=== What this task involves ===
Each line of the listing that contains the word "Seeing" is to be copied.

***** Source material

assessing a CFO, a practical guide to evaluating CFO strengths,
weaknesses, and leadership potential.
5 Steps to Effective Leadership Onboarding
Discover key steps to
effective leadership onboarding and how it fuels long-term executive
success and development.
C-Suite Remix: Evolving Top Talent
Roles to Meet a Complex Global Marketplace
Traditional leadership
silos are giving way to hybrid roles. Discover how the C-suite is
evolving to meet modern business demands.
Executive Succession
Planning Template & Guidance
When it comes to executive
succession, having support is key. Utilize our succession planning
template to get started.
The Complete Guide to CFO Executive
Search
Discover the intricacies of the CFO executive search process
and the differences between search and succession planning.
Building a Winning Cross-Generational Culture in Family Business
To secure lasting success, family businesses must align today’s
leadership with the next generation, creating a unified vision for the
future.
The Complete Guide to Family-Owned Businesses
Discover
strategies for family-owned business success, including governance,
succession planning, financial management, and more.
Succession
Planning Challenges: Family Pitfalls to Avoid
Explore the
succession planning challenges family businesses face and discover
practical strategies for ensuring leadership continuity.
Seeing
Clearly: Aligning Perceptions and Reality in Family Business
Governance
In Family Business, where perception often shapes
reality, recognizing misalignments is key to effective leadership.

**********
***** Source material

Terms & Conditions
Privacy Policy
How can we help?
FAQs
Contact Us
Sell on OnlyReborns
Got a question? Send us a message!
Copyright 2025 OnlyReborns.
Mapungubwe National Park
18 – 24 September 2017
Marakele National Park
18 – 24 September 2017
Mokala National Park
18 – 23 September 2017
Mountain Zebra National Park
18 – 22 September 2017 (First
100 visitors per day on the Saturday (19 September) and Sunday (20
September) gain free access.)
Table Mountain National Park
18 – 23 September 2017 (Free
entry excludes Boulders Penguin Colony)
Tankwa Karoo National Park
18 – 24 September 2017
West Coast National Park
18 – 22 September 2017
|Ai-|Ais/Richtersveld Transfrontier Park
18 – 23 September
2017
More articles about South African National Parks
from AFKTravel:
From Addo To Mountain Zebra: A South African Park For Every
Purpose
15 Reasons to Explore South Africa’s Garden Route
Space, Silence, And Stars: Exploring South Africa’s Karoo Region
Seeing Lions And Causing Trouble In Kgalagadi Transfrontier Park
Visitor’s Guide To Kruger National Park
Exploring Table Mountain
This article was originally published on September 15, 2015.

**********
***** Source material

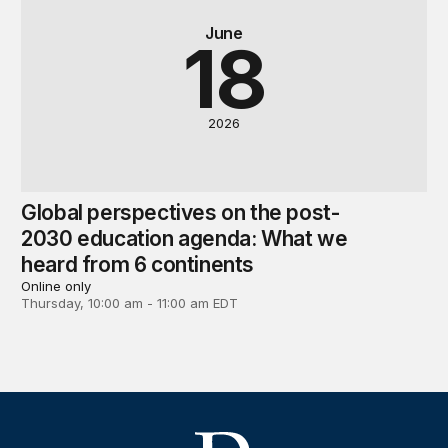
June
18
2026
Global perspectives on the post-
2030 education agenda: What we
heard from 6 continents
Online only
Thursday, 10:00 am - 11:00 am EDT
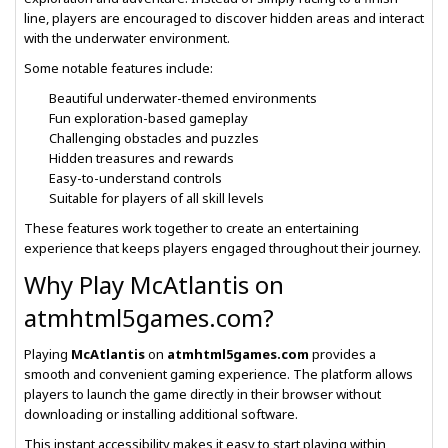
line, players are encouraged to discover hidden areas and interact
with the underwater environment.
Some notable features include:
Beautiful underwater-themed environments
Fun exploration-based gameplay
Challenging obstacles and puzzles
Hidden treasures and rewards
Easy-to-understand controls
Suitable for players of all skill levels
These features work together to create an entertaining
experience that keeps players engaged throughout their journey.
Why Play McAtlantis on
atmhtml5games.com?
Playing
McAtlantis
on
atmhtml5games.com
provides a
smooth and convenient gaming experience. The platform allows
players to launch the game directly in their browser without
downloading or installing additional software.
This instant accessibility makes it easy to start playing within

**********

=== Exercise response ===
Seeing
Seeing Lions And Causing Trouble In Kgalagadi Transfrontier Park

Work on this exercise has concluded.